Really putting the ‘remote’ into remote working

Working from home is a new reality for many, but it need not be just for employees. What if the boss moves out of town first?  By Cathy Parker.
The workplace changes during the Covid lockdowns and the rapid assimilation and development of ‘work from home’ into a mainstream option has changed many workers and businesses attitudes to where work needs to be done from.

In the aftermath some businesses have fully embraced the remote work paradigm and others are looking at hybrid work, where staff work some days from home and some from the office.

 In some cases though either staff or the business have embraced an even more extreme definition of ‘work from home’ in that the worker is in a different city or even different country to the ‘office’.

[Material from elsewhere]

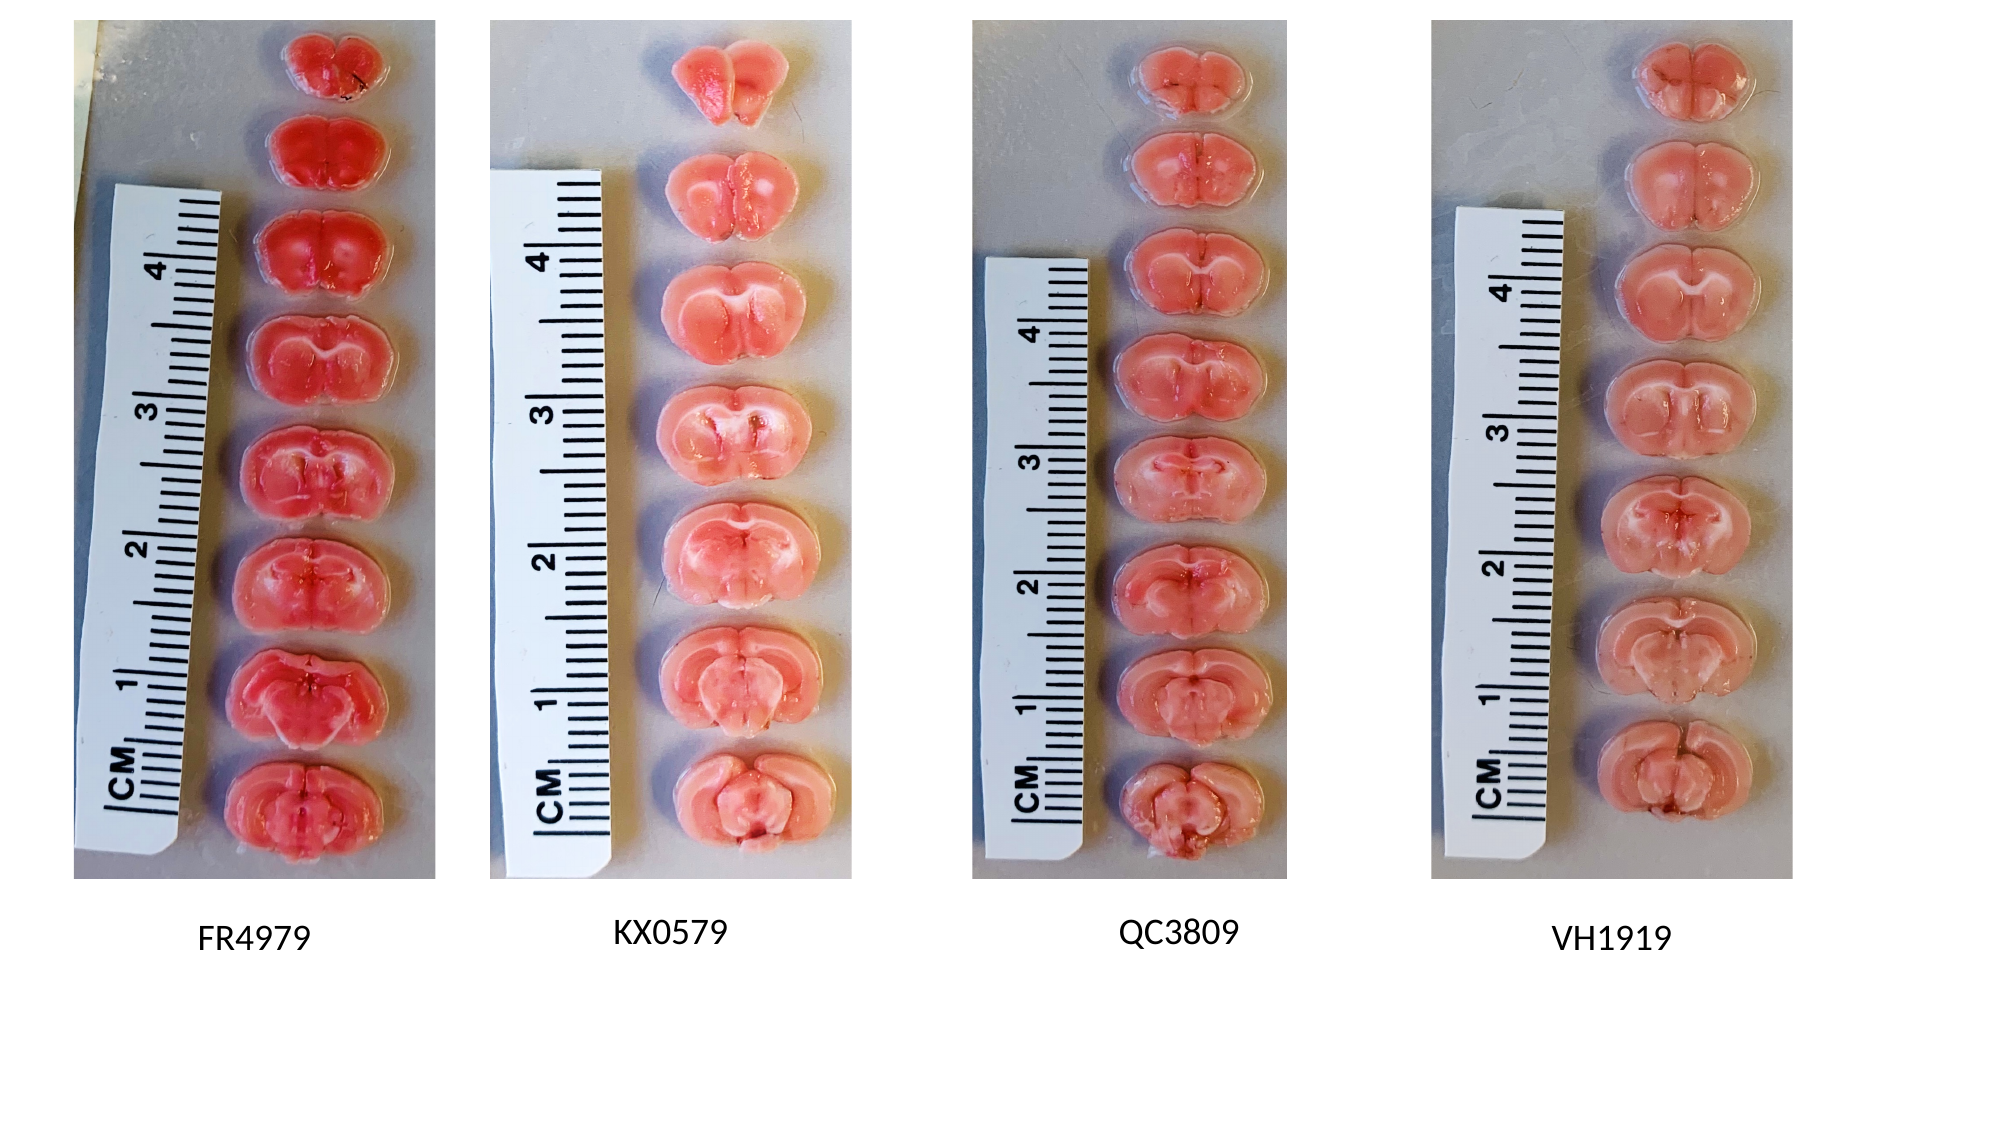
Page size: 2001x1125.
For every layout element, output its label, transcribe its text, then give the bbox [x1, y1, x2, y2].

For instance in the magazine publishing space, I now know of three publishers (including myself) running medium sized businesses who have relocated to other New Zealand cities with either their office or the rest of the team still based in Auckland.

Reasons can include family, lifestyle or just being sick of Auckland with the traffic and lockdowns!

In these cases, they make regular trips (say monthly) for internal and or external meetings.

In my case the business had actually moved to a fully remote scenario pre Covid, with everyone working from home, this especially suited publishing where around a third of the team were already freelance contractors working from home and most of the rest of the staff were hybrid working.

I have found that with some good planning you can usually schedule two or three meetings the same day and catch up with a few other team members with other meetings via Teams or Zoom.

Certainly, for me, the lifestyle in Tauranga is much better than Auckland – cheaper houses, less traffic, slower pace, better weather and one of my daughters lives here.

With fibre internet and cloud-based software there is no real need to be in an office for many businesses in which case it does not really matter where you are located.

At the more extreme end is the option of staff working from overseas. Obviously this only works if in-person meetings are not a necessity, but does open up a whole new market for potential employees.

Kea New Zealand CEO Toni Trulove said recently, when speaking to Mike Hosking on 1ZB, that overseas based Kiwis could be a partial solution to the labour shortages plaguing Kiwi businesses – especially in the IT area where there are currently 10,000 unfilled roles. She added that of Kea’s overseas members around 16 percent work in IT.

One of the challenges faced is negotiating overseas payroll, tax and employment legislation, another is that some New Zealand businesses retain a negative view of Kiwis who have left the country.

Advantages can include that potentially, with the time difference, you can have teams operating 24/7 with work shared between them; and it may be a great alternative to starting a full offshore operation to attract offshore-based talent.

Working remotely from another city or country may not work for all businesses, or all roles, but the opportunity is now there for those prepared to think outside the box (or city!).  

Cathy Parker is the director of Adrenalin Publishing, which owns Management magazine. She also sits on a number of boards.